The anti-climax of Heroes comes not just from the cheap and boring final confrontation, but from the fact that the events of the last minutes – the ‘How to Stop An Exploding Man’ of the episode title – are so transparently obvious to anyone who has watched the show. Heroes has spent most of the season building to this ending, and when the writers got there they chose the single most predictable way to pull it off (despite the thing being full of plot holes. For instance, if Cheerleader shot Peter in the head, he would die but get better as soon as they pulled the bullet out, so that seems like a good way to stop him from blowing up). I think they did this for the simple fact that it makes the fat-headed fans of Heroes feel smart – ‘I called that ending!’ Of course you did… so did anyone who watched any previous episodes and had a concept of basic storytelling clichés.
Meanwhile Lost went the absolute opposite direction, delivering a finale that was a complete mindfuck, an ending that no one could have guessed six weeks ago. That’s because the producers know that the fans of Lost – intelligent, literate people, mostly – love the sense of excitement that comes from having expectations challenged, not met. The crowd that loves Heroes is the same crowd Robert Zemeckis cuts his trailers for – the people who want to know exactly what they’re getting when they walk into a theater, the people who choose McDonalds over local food when traveling for that same reason.
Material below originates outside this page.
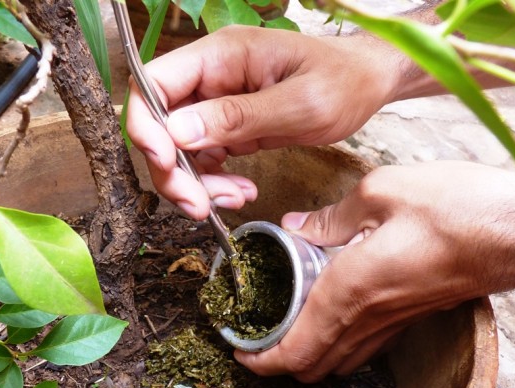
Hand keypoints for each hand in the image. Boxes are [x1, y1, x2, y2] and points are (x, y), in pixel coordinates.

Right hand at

These people are the lowest common denominator, and Heroes shovels its shit into their happily gaping maws on a weekly basis.
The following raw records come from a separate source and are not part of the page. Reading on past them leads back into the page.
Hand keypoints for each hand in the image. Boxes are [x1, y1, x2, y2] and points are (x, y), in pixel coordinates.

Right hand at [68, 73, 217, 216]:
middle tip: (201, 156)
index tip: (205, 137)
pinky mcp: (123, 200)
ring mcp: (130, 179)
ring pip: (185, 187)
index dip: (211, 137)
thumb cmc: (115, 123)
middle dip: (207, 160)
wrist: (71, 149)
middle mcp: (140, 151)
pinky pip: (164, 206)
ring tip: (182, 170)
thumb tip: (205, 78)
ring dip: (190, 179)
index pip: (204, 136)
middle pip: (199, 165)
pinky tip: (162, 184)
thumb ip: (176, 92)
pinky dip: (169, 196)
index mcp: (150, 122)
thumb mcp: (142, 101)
There are other ways in which the Lost finale spanked Heroes – for one thing Lost has characters that feel three dimensional, who have contradictions and hidden depths, quite the opposite of Heroes’ cheap carboard cut-outs (the character who got closest to having anything resembling depth was Nathan Petrelli, and he got blown up… although I’m sure he’ll get better next year), and these characters evolve and change in interesting – and not predictable (hello, Peter Petrelli and Hiro Nakamura arcs of gaining confidence) – ways. Lost has a more exciting and intriguing concept and set up as opposed to Heroes’ Comic Books’ Greatest Hits stories. But when the dust settles at the end of this week, the truth is that the biggest difference is how the two shows treat their fans. I’d rather have Lindelof and Cuse think of me as so smart that they can throw in tiny hints and also little bits of disinformation to keep me guessing over Kring thinking his fans are too stupid to be able to deal with actual shock or excitement.